→ Attività: Trascrivi per intero l'editoriale sulle inchieste di Bergamo, Cutro e Juventus, senza cambiare nulla.

→ Estratto del documento:
= = = =

Un'immagine dell'udienza del processo per i morti del Covid (Lapresse)

L'editoriale del direttore

Da Bergamo a Cutro fino alla Juventus: storie dalla repubblica della gogna

Claudio Cerasa

Un tempo erano le indagini a influenzare i media. Oggi è invece l’opinione pubblica a dettare i tempi alle indagini. Cos'è un paese fondato sulla forca, dove gli applausi contano più delle prove

Che cosa tiene insieme la pazza indagine della procura di Bergamo, l’imminente sciacallaggio giudiziario sui fatti di Cutro e l’inchiesta sportiva sulla Juventus? Apparentemente nulla, si potrebbe pensare. In fondo, che filo volete che ci sia? Un’inchiesta riguarda la pandemia (ieri, per non farci mancare nulla, l’ex ministro della Salute Roberto Speranza è stato indagato per “omissione in atti d’ufficio” in uno stralcio romano dell’inchiesta della Procura di Bergamo sulla gestione del Covid). Un’inchiesta riguarda le possibili omissioni compiute dalle istituzioni italiane rispetto al dramma del naufragio al largo di Cutro (oggi il Consiglio dei ministri si terrà qui). E un’altra inchiesta, quella della giustizia sportiva, riguarda la Juventus, penalizzata di quindici punti in campionato per via di un reato, relativo alle plusvalenze, che la stessa giustizia sportiva, nelle motivazioni di una sentenza dello scorso aprile con cui aveva prosciolto undici società deferite dalla Procura federale, ha ammesso essere più che aleatorio (martedì, intanto, il Tar ha accolto un ricorso presentato dal direttore sportivo della Juventus Federico Cherubini e dall’attuale dirigente del Tottenham Fabio Paratici in merito al carteggio avvenuto tra la Procura federale e la Covisoc con i “chiarimenti interpretativi” sulla questione plusvalenze). Che cosa tiene tutto questo, dunque?

= = = =

→ Voci estratte:
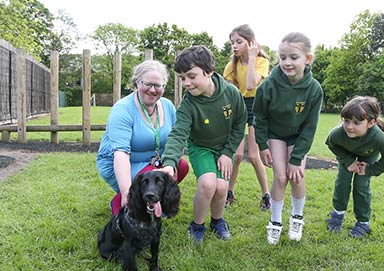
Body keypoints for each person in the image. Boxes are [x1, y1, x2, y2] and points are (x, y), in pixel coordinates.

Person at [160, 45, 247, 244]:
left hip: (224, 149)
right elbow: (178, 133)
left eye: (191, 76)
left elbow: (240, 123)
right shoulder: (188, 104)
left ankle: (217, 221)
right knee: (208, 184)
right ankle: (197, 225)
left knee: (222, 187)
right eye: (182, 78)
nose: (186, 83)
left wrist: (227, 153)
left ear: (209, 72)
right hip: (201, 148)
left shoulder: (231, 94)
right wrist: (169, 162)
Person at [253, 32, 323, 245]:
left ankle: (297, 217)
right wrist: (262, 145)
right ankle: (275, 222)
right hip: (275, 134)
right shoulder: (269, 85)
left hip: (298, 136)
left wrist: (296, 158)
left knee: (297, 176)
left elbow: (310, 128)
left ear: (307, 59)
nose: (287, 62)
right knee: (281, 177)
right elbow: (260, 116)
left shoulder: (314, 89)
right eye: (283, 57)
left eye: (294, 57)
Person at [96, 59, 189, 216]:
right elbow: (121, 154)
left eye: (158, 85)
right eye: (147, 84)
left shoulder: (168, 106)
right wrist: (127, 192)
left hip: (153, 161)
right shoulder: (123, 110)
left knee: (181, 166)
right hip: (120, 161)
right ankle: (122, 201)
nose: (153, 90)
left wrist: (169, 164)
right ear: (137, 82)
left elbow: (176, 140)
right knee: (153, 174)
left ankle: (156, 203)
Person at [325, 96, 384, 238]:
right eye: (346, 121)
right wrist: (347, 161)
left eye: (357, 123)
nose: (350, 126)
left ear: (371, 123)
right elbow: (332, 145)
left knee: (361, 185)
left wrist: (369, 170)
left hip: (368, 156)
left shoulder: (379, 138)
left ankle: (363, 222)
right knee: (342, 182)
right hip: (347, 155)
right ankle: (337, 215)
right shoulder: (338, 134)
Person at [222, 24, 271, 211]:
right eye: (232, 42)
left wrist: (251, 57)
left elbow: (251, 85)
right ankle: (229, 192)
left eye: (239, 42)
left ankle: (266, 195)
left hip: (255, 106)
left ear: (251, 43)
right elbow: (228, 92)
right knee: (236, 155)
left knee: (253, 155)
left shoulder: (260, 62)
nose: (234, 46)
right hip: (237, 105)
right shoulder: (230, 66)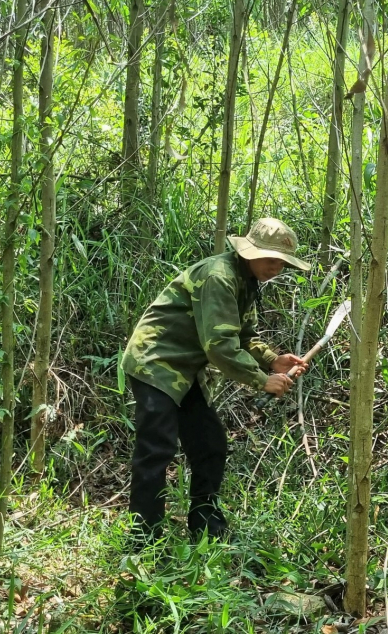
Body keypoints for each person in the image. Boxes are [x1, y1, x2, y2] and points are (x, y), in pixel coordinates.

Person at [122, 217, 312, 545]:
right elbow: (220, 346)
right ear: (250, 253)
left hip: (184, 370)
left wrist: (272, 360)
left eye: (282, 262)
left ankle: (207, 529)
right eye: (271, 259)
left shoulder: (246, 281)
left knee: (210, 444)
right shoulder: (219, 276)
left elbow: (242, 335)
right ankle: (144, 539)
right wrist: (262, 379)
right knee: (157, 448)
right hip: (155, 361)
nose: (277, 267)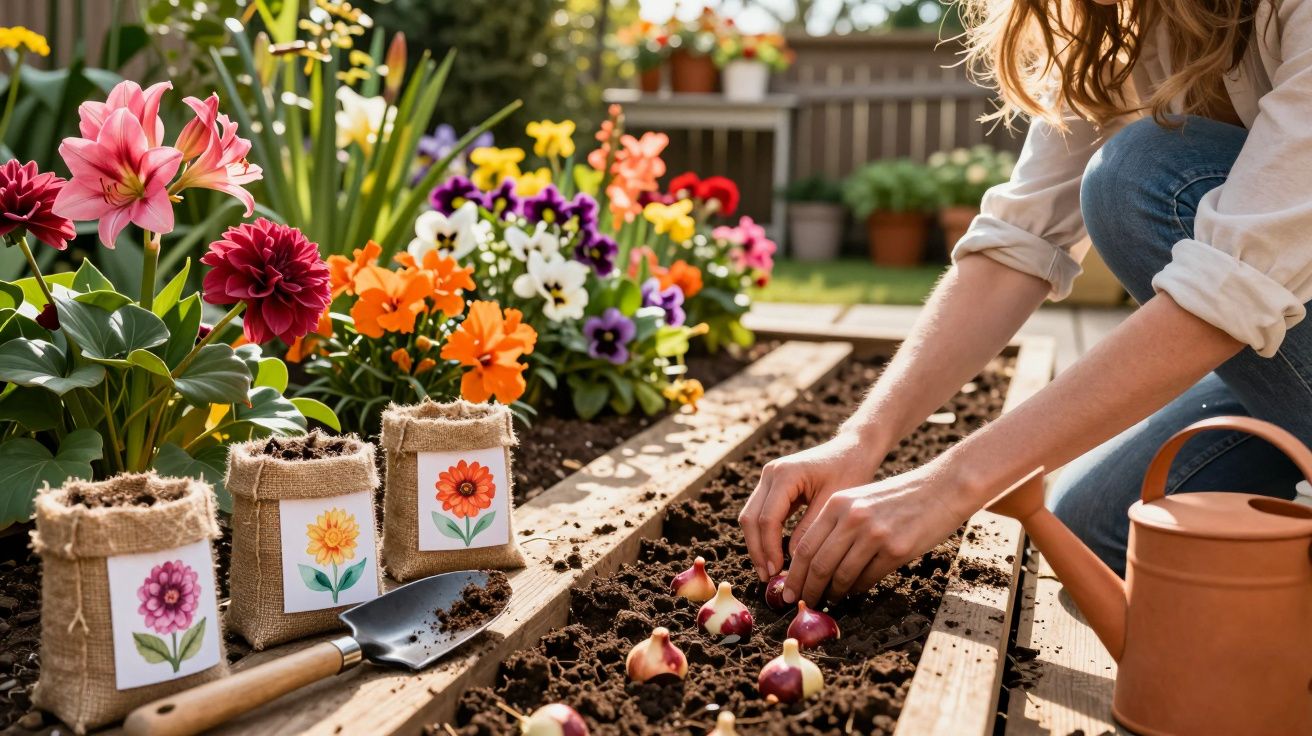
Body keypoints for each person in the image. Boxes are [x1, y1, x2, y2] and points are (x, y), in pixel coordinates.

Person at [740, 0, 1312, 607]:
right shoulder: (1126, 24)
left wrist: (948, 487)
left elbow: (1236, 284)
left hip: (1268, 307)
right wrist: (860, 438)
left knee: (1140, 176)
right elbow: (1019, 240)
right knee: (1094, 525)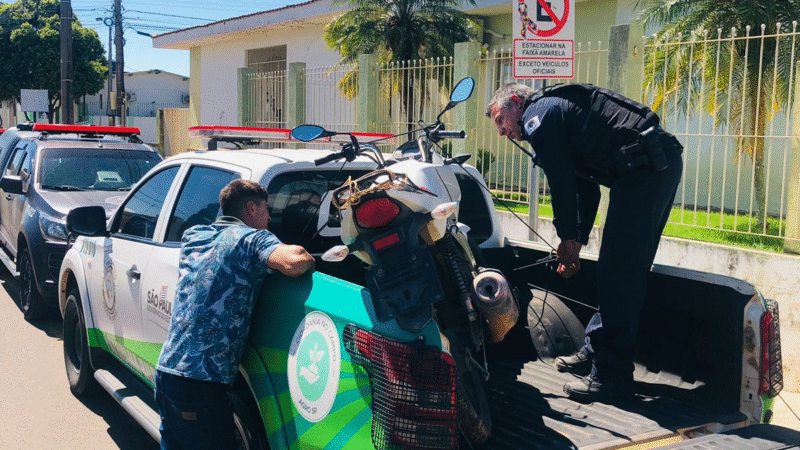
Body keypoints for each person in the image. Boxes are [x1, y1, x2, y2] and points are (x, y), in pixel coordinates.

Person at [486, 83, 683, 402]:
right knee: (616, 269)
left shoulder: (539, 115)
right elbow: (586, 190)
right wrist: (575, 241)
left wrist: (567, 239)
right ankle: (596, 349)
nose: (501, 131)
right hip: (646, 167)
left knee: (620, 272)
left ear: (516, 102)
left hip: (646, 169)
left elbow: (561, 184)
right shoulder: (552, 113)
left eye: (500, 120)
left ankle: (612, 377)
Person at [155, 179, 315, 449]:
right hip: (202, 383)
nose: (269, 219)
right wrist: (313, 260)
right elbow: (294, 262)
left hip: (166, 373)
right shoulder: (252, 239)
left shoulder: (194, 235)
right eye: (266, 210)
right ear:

= = = =

→ Risultato:
Un'immagine dell'udienza del processo per i morti del Covid (Lapresse)

L'editoriale del direttore

Da Bergamo a Cutro fino alla Juventus: storie dalla repubblica della gogna

Claudio Cerasa

Un tempo erano le indagini a influenzare i media. Oggi è invece l’opinione pubblica a dettare i tempi alle indagini. Cos'è un paese fondato sulla forca, dove gli applausi contano più delle prove

Che cosa tiene insieme la pazza indagine della procura di Bergamo, l’imminente sciacallaggio giudiziario sui fatti di Cutro e l’inchiesta sportiva sulla Juventus? Apparentemente nulla, si potrebbe pensare. In fondo, che filo volete che ci sia? Un’inchiesta riguarda la pandemia (ieri, per non farci mancare nulla, l’ex ministro della Salute Roberto Speranza è stato indagato per “omissione in atti d’ufficio” in uno stralcio romano dell’inchiesta della Procura di Bergamo sulla gestione del Covid). Un’inchiesta riguarda le possibili omissioni compiute dalle istituzioni italiane rispetto al dramma del naufragio al largo di Cutro (oggi il Consiglio dei ministri si terrà qui). E un’altra inchiesta, quella della giustizia sportiva, riguarda la Juventus, penalizzata di quindici punti in campionato per via di un reato, relativo alle plusvalenze, che la stessa giustizia sportiva, nelle motivazioni di una sentenza dello scorso aprile con cui aveva prosciolto undici società deferite dalla Procura federale, ha ammesso essere più che aleatorio (martedì, intanto, il Tar ha accolto un ricorso presentato dal direttore sportivo della Juventus Federico Cherubini e dall’attuale dirigente del Tottenham Fabio Paratici in merito al carteggio avvenuto tra la Procura federale e la Covisoc con i “chiarimenti interpretativi” sulla questione plusvalenze). Che cosa tiene tutto questo, dunque?